This is how to collect birch sap from your own birch trees as a beverage for a Survival.
During the summer, the birch tree stores nourishment for the next period of growth in its roots. The following spring, this nourishment rises as sap through the trunk up to the branches.
The birch tree emits sap only for a short period of time (about four weeks) during spring. That period starts when the snow has melted away and the day-temperature reaches some degrees above freezing point. The rise of the sap stops immediately when the tree comes into leaf.
During sap-rising, a big old birch can give 15-20 litres per day, but this requires a tapping-hole of 5 cm diameter and 10 cm depth. The birch will endure such treatment only once, maybe twice in its lifetime.
To be more careful with the tree, perhaps in order to be able to tap some sap every year, you could be content with a smaller hole, e.g. with 2 cm diameter and 2 cm depth. This will give about 3 litres per day, at least in the beginning of the sap period.
Drill a hole with an 18 mm installation drill about 2 cm aslant up into the trunk a bit above the ground. The sap starts dripping immediately.
Push a plastic pipe connector for cable pipes (19 mm outer diameter) into the hole.
Strap a beverage bottle (1.5 litres) with funnel to the trunk using a luggage strap. Caution! Do not use a glass bottle for sap collection as this may crack during frosty nights.
Alternatively, you could cut off a branch and let the sap drip from the stub into a (plastic)bottle tied to it.

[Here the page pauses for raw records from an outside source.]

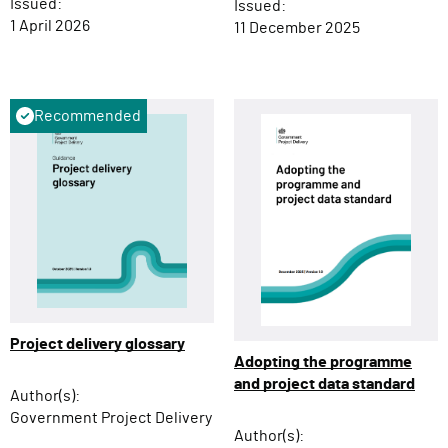
Issued:
Issued:
1 April 2026
11 December 2025
Recommended
Project delivery glossary
Adopting the programme
and project data standard
Author(s):
Government Project Delivery
Author(s):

It is even possible to tap sap from a tiny birch shoot, but this will of course not yield very much. I cut off the top of a meter-high shoot which grew near the wall of our house and installed a collection device as shown in the picture below. This yielded half a glass of sap every day for two weeks. The sap was really sweet and aromatic!
When sap-rising is over and the tap-hole has become dry you can seal it with grafting-wax or tree balm. Then press a bottle cork or wooden plug into the hole. This will protect the tree against rot.
Note: If you want to drill a hole in a tree which is not your own, you might need the permission of the landowner.